- _Selected text_
Lemme stop you for a second, on the prior slide. So is it correct that NeRF is one of the more inspectable AI models, where you can actually look into it? I know there's a lot of work around transparency and observability and monitoring and ethics, but it strikes me that NeRF, you can actually just look at the output directly, see what it's like.
Yeah, yeah, it's sort of interesting. I mean transparency and like how a model actually works is sort of an interesting like sub-problem. What's interesting about NeRFs is actually they're very small models, they tend to be very small. So you train a single NeRF model on a single scene, they don't generalize across many scenes and that in turn means it's actually pretty easy to kind of understand what's happening. I also think this formulation, this loss function idea of you put this ray and then you create a volume and you try and like identify what's inside that volume, does lend itself to a fair amount of transparency. But I will say it's hard to compare against whether or not this model is more or less transparent than other models, 'cause they're all kind of different.
Thanks.
Okay, so DreamFields. So the original NeRF paper was published in 2020. In 2022, Google came out with this other paper called DreamFields, and the question that was being asked was, can we generate models directly from text? It turns out the answer is yes. The beauty of CLIP, which is the model that we talked about earlier, is that so many things can be compiled into text or images. So we already know that if I have some text and I have an image, I can calculate where those things live on some embedding space and then I can move those inputs so that they can get closer to each other. Well, it turns out if I just take a picture of a 3D model during training and I pass it through CLIP to figure out how close that 3D model is to a text prompt, I can backpropagate that information to the original model and eventually create a model that just matches the description, which I think is incredibly cool.

- _Data excerpts_
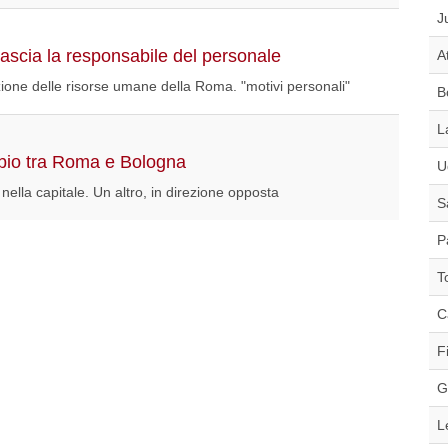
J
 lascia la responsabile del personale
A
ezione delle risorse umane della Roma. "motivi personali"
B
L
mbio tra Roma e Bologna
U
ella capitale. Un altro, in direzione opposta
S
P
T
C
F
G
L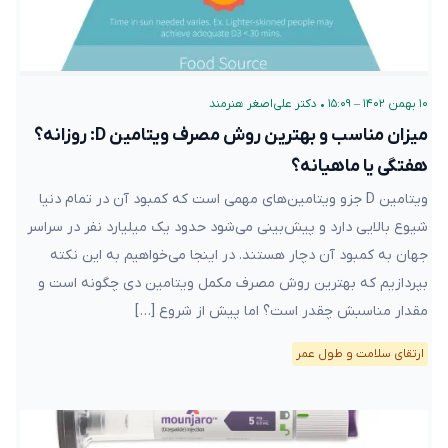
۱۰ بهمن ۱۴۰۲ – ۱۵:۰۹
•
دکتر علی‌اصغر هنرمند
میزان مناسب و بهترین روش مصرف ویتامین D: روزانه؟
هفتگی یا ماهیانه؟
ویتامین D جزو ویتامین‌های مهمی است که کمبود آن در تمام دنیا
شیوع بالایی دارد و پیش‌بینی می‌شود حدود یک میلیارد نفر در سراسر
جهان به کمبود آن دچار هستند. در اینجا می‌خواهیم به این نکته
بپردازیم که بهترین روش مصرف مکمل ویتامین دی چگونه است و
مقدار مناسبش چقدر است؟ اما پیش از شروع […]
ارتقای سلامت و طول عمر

- _To do_
- a) According to the NeRF discussion, in what year did Google publish the DreamFields paper?
- b) Restate word for word the passage of the NeRF discussion from "Yeah, yeah, it's" to "kind of different.".
- c) In the NeRF discussion, which areas does the first speaker say have a lot of work around them? List every one.

- _Responses by task_
- a) 2022

- b)
Yeah, yeah, it's sort of interesting. I mean transparency and like how a model actually works is sort of an interesting like sub-problem. What's interesting about NeRFs is actually they're very small models, they tend to be very small. So you train a single NeRF model on a single scene, they don't generalize across many scenes and that in turn means it's actually pretty easy to kind of understand what's happening. I also think this formulation, this loss function idea of you put this ray and then you create a volume and you try and like identify what's inside that volume, does lend itself to a fair amount of transparency. But I will say it's hard to compare against whether or not this model is more or less transparent than other models, 'cause they're all kind of different.

- c) transparency, observability, monitoring, ethics